27. Sonuç itibarıyla soruşturma makamlarının olayların seyrini aydınlatmaya yönelik işlemlerinden kuşku duyulmasını gerektirecek bir durumun veya yürütülen soruşturmanın derinliği ve ciddiyetine etki edecek nitelikte bir eksikliğin bulunmadığı, dolayısıyla yaşam hakkının usul boyutunun ihlal edilmediği sonucuna ulaşılmıştır.
28. Açıklanan gerekçelerle yaşam hakkının ihlal edilmediğine karar verilmesi gerekir.

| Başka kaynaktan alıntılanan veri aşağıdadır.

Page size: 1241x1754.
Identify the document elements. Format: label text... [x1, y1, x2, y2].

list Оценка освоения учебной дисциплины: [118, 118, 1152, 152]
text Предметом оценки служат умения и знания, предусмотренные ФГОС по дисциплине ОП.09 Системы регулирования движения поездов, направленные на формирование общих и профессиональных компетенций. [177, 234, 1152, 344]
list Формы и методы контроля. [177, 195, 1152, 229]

B. Diğer İhlal İddiaları Yönünden
29. Başvurucu ayrıca özel hayata ve aile hayatına saygı hakkı, kötü muamele yasağı ile din ve vicdan hürriyetinin ihlal edildiğini ileri sürmüştür. Gazal Kolanç ve diğerleri kararı (anılan kararda bkz. §§ 396-400) ile Mehmet İnan (B. No: 2016/228, 20/12/2022, §§ 6-10) kararı doğrultusunda bu iddiaların başvuru yollarının tüketilmemesi nedeniyle kabul edilemez olduğuna karar verilmesi gerekir.
III. HÜKÜM
Açıklanan gerekçelerle;
A. Adli yardım talebinin KABULÜNE,
B. 1. Yaşam hakkının ihlal edildiğine ilişkin iddiasının KABUL EDİLEBİLİR OLDUĞUNA,
2. Diğer ihlal iddialarının başvuru yollarının tüketilmemesi nedeniyle KABUL EDİLEMEZ OLDUĞUNA,
C. Anayasa’nın 17. maddesinde güvence altına alınan yaşam hakkının İHLAL EDİLMEDİĞİNE,
D. 12/1/2011 tarihli ve 6100 sayılı Hukuk Muhakemeleri Kanunu'nun 339. maddesinin (2) numaralı fıkrası uyarınca tahsil edilmesi mağduriyetine neden olacağından adli yardım talebi kabul edilen başvurucunun yargılama giderlerini ödemekten TAMAMEN MUAF TUTULMASINA 16/11/2023 tarihinde OYBİRLİĞİYLE karar verildi.